This week Lord Fowler bemoaned the lack of awareness around HIV as one of the reasons that new cases have trebled in the past decade.

Most of us (of a certain age) can vividly remember the heart-stopping shock of the original HIV ads, imploring us not to “die of ignorance”. Since then, though, the issue has faded from the foreground.

The Terrence Higgins Trust fears that as many as a quarter of the 100,000 people in the UK with HIV may not know they have it, and so could be passing it on inadvertently.

These concerns emphasise the need for strong, clear and ongoing awareness on public health issues.

Failing to communicate strongly and clearly is a real concern that goes beyond the spread of HIV, to the heart of all public health issues.

We’ve recently seen in the absence of an effective “stop” campaign that smoking rates are rising again.

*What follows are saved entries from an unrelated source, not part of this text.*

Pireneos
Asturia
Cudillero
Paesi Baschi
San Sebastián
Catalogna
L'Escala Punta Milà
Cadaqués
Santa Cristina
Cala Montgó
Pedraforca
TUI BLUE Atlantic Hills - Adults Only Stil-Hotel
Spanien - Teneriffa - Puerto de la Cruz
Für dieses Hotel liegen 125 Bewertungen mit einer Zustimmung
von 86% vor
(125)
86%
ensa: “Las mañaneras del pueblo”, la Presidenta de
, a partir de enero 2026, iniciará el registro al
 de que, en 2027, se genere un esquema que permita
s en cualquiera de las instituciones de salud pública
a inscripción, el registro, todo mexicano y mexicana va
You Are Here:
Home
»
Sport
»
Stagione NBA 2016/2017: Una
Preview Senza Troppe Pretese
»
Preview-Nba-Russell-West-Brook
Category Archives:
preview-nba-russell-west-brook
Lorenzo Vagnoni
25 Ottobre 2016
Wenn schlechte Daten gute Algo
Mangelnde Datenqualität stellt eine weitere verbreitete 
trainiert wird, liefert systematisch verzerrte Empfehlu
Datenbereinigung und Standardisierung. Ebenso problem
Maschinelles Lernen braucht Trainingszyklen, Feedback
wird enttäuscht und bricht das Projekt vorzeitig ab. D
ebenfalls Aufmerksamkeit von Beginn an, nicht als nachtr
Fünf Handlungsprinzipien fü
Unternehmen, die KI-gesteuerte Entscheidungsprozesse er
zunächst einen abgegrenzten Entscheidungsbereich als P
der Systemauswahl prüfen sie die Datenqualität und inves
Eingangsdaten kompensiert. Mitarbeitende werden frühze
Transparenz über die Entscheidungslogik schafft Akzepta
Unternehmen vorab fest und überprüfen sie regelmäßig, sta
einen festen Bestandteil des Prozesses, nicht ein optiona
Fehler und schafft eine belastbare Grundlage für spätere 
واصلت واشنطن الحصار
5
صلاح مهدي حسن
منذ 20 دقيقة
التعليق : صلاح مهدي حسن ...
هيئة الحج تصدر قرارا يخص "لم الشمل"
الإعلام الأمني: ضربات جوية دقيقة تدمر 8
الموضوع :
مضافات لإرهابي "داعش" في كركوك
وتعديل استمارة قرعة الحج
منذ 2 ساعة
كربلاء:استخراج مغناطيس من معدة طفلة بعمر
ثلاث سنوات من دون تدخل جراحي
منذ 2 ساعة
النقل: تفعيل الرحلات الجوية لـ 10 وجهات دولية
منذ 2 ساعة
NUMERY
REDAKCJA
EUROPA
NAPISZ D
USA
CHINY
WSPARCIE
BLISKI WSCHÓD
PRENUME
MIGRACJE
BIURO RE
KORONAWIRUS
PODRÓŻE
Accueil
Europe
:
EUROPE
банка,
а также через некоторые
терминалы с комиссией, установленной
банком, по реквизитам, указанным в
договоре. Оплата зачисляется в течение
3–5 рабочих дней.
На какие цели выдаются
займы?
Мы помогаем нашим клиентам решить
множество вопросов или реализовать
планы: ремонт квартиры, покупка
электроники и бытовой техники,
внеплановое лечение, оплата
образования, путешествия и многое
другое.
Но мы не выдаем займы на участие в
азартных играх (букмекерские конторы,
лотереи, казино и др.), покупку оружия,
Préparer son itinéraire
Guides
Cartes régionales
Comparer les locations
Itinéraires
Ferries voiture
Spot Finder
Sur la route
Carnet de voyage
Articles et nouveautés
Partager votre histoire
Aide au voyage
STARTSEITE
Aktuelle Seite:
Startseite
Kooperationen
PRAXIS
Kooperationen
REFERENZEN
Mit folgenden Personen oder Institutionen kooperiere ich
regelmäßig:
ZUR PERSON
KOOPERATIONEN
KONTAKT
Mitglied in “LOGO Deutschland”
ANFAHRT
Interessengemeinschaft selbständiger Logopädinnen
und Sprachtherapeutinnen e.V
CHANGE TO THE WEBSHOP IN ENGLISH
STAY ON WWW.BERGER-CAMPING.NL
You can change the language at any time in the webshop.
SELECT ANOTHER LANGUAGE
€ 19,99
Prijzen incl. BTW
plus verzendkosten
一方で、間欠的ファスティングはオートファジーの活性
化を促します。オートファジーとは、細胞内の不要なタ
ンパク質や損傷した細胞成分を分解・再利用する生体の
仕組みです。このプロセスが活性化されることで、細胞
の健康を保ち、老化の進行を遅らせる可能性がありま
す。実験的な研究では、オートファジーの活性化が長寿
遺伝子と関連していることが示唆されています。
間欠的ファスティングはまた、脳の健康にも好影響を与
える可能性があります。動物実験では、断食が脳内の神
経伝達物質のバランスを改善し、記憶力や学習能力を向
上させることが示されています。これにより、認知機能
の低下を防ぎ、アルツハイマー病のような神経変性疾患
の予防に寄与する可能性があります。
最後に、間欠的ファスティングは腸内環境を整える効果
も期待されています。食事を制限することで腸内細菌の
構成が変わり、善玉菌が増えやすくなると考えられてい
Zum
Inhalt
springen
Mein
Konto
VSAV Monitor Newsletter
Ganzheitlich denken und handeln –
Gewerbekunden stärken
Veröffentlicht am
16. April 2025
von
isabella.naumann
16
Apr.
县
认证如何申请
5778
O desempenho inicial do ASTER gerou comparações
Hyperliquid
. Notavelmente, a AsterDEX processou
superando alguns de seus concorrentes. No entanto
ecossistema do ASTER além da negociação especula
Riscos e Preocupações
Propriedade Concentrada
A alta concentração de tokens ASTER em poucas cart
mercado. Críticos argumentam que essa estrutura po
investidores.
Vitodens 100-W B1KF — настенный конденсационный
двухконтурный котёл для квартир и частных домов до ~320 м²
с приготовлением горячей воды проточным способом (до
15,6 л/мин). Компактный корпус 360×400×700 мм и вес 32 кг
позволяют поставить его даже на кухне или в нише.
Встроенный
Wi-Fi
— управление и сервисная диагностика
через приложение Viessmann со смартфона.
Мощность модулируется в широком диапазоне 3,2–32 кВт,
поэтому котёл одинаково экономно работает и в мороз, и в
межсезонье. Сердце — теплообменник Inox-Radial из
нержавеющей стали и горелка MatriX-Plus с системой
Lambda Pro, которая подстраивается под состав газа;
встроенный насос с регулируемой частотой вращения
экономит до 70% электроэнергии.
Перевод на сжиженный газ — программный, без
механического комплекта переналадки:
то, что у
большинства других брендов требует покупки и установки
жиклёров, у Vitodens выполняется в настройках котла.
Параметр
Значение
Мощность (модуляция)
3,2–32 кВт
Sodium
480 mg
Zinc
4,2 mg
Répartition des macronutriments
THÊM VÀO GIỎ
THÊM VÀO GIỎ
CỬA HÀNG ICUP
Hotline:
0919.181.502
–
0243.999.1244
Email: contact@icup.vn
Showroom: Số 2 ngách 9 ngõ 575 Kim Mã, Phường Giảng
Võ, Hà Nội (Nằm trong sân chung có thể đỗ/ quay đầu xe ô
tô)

It may be a salutary lesson that having a convincing argument is one thing, but the key to a winning one is to keep making it, time and again, and from the top.

Government plans to devolve responsibility for communicating on healthy lifestyle choices to a local level perhaps only go half way.

Of course the campaigns should focus within communities, but very often that’s not a substitute for strong national campaigning which sets the overall framework.

For sure those campaigns cost money, very often tax payers’ money, but is arguing against them for that reason a false economy?

The House of Lords select committee report which prompted this debate points to a 50% rise in the cost of managing HIV over the past five years, from £500m in 2006-07 to £760m in 2009-10.

The BBC asked Lord Fowler if the criticism for the shocking tone of the original HIV-awareness campaign was one reason it hadn’t been repeated. He said you will always upset someone for being too strong or weak.

You have to take that sort of thing on the chin. The point is to do something.